Within hours, the optimistic glow of a obstacle successfully hurdled transferred itself to the outline of a new story I’ve been struggling with. I can do this, I said firmly to myself. If I can scale the Tesco delivery mountain I can sort out the flabby middle of a plot which starts well, and could end well, but flounders around in between.
I can’t be the only one who struggles with a muddle in the middle. This is the stage where the story gets complicated, and possible blind alleys are introduced to tempt the reader but end up confusing the writer instead. It’s all very well starting several hares running, but you have to know roughly where they’re going to end up. I thought I’d done that, but going back to the outline after a bad night I realised that there were plot holes all over the place: hence the feeling of inadequacy that a successful tussle with Tesco seems to have cured.
So now I’m back, unpicking and mending the holes, unmuddling the middle and hopefully adding more life and colour to the story as a whole. The great thing about the current situation is that I can slow down and take my time. No point in having deadlines that just fade into the mist of uncertainty that surrounds us right now. This stage of the writing process will take as long as it takes, and when I’m ready, the first draft will roll out as smooth as a good Malbec.
Eighty-five thousand words in, with a plan that looked OK for a while and has now been changed countless times, I’m still unsure how to end the story. I’ve been here many times before, six times before in fact, once for each of my previous novels. Endings are the bane of my life.
Depending on the particular genre you have in mind, the protocols around endings are usually quite clear. Courtroom dramas end with a verdict, psychological thrillers with a twist. Generally speaking, classic crime and police procedurals are supposed to end with the baddies brought to justice, so that readers feel that satisfactory closure has been reached and all is well with the world. So where does that leave me? Perhaps the problem lies in the fact that I’ve never been keen on knowing my genre, or sub-genre, and sticking to it. Or maybe it’s the state of ‘existential angst’ that seems to surround me at present, looking at the political debacle here in the UK and the ghastly POTUS across the pond. For whatever reason, I’m uncomfortable with tidy endings. I want to leave my story ambivalent, uncertain, compromised by the realities of human nature and the vagaries of the legal process.
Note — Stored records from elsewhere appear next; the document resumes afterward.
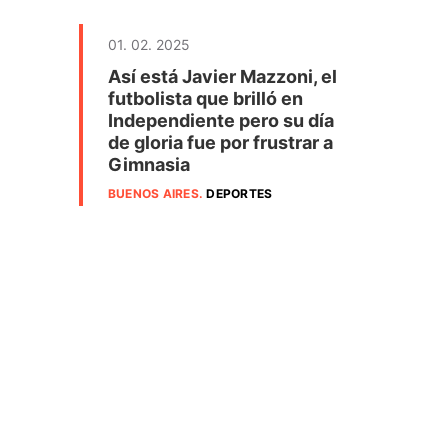
01. 02. 2025
Así está Javier Mazzoni, el
futbolista que brilló en
Independiente pero su día
de gloria fue por frustrar a
Gimnasia
BUENOS AIRES
.
DEPORTES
Leave it, I said to myself; there’s no rush. Do all your edits on what you’ve got so far, and eventually, the last thousand words will come to you. That was last week. This week the deadline for getting the final draft to the editor is that bit closer, and my ‘hurry up’ habit is nagging away even more loudly than usual. I have a holiday coming: do I definitely finish off before the holiday starts, or take the laptop with me and hope that distance and a change of routine will help the last decision? My holiday companion is counselling delay, and perhaps he will be a useful sounding board for the choices I face.
However much time I have, my instinct tips towards ambivalence, and that’s not just because I’m setting the reader up for a sequel. I really believe that the reader should be left with a question, not an answer.